Despite State Bank of India-led consortium’s assertion that it was optimistic about receiving positive response from potential investors inclined to purchase up to 75 per cent stake in the debt-ridden private carrier, the Jet Airways shares went into free-falling mode on Thursday as investors rushed to trim their holdings significantly as they felt the process of bidding may take much longer than expected by the group of lenders.

On the National Stock Exchange, Jet shares crashed 34 per cent to Rs 158.70 against previous closing of Rs 240.50. Over the last two sessions, the stock has fallen more than 40 per cent, say analysts.

Jet Airways with piled-up debts of Rs 8,000 crore or $1.2 billion has been struggling since January to sustain its normal operations. Analysts say the panic sell-off was also due to fear of Jet’s flying licence being cancelled if it stays grounded for a longer duration.

SBI, however, in a statement said it has received EoI (expression of interest) from bidders for stakes. It expects bidding process to close by 10 May. “The lenders after due deliberations decided that the best way forward for the successful revival of Jet is to get the binding bids from potential investors who have articulated their EoI and have been issued bid documents on 16 April,” said the statement.

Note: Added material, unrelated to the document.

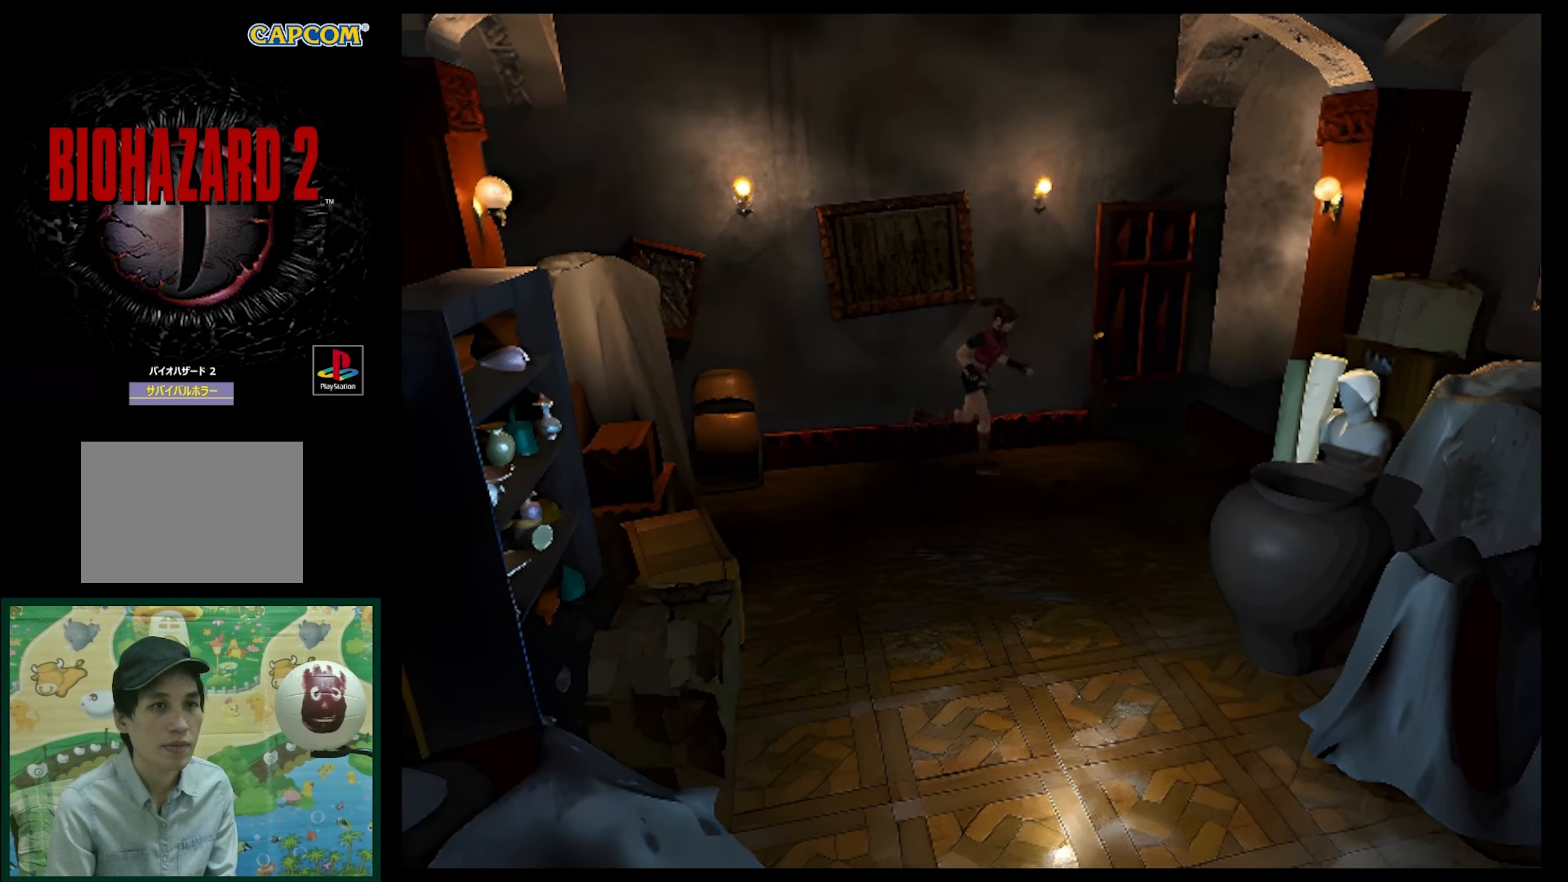
{"buttons": ["SQUARE", "DPAD_UP"], "events": [[350, "DPAD_RIGHT", "up"]]}
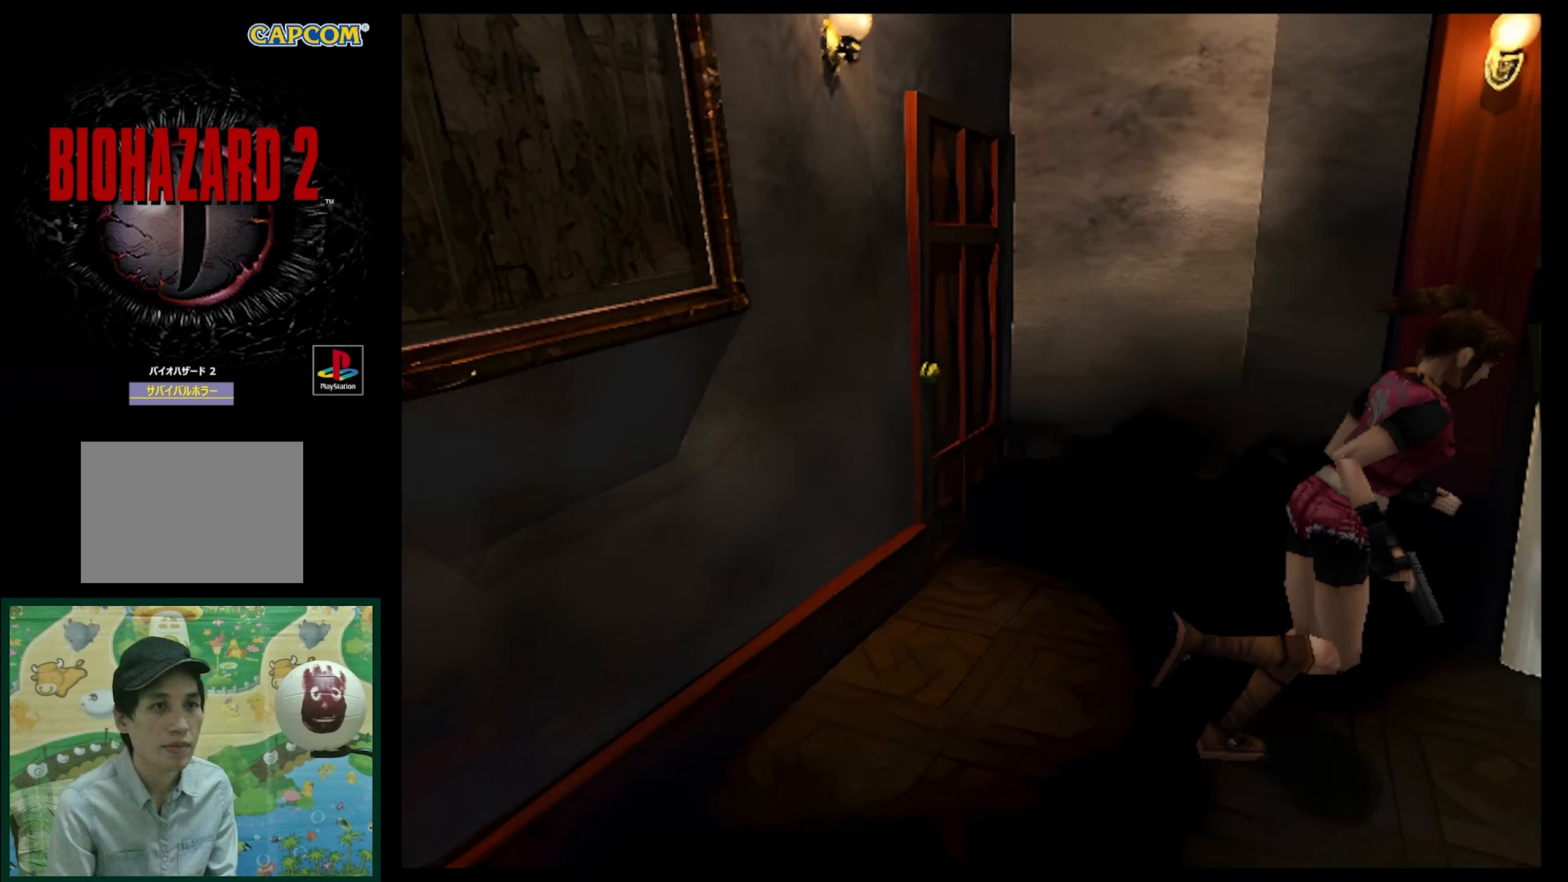
{"buttons": ["SQUARE", "DPAD_UP"], "events": [[33, "DPAD_RIGHT", "down"], [200, "DPAD_RIGHT", "up"]]}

Lenders look forward to selling 75 per cent stake in the grounded airline. SBI said it was “reasonably hopeful that bid process will be successful.”
Stocks of SpiceJet and InterGlobe Aviation (IndiGo), on the other hand, gained as they are poised to fill in for Jet’s lost business by pressing into operations more aircraft. SpiceJet has already declared induction of Boeing 737-800A to increase its ferrying capacity.

SpiceJet stocks intra-day surged 10 per cent to Rs 152.60 while InterGlobe Aviation share was up little more than 1 per cent at Rs 1,650, its peak price.

Meanwhile, the 30-share Sensitive Index of the Bombay Stock Exchange and the 50-scrip Nifty of NSE after a promising start erased early gains and slipped into red as traders booked profit at higher levels since today was the last trading day of the week.

Dalal Street was looking forward to Q4 ( JanuaryMarch) numbers of Reliance Industries Limited which were expected later in the day. The market leader, in terms of capitalisation, has declared 16 quarter-on-quarter standalone profits so far. Analysts polled by Bloomberg, however, claimed that RIL would be more dependent on its retail and telecom businesses to keep that track record going ahead.

The RIL share intra-day surged to Rs 1,388 on BSE, gaining 3.14 per cent on reports of talks with Saudi Aramco for 25 per cent stake sale by Mr Mukesh Ambani in petrochemical and refining segments.

For the last several quarters, analysts say, RIL’s profits and revenues have been increasing mostly on account of its new ventures such as Jio and Reliance Retail. Mr Ambani, the chairman, has also spoken of expanding both these businesses.

The Sensex after registering an intra-day high of 39,487.45 (+211.81) points, ended at 39,140.28 points, showing a decline of 135.36 points or 0.34 per cent. The Nifty declined 0.29 per cent or 34.35 points to finish at 11,752.80 points, falling from day’s high of 11,856.15 (+69.00) points. The Nifty Bank settled at 30,223.40 points, down 307.95 points or 1.01 per cent. In the Sensex pack, seven shares moved up and 23 were down. For the Nifty, the advance-decline ratio stood at 19 versus 31.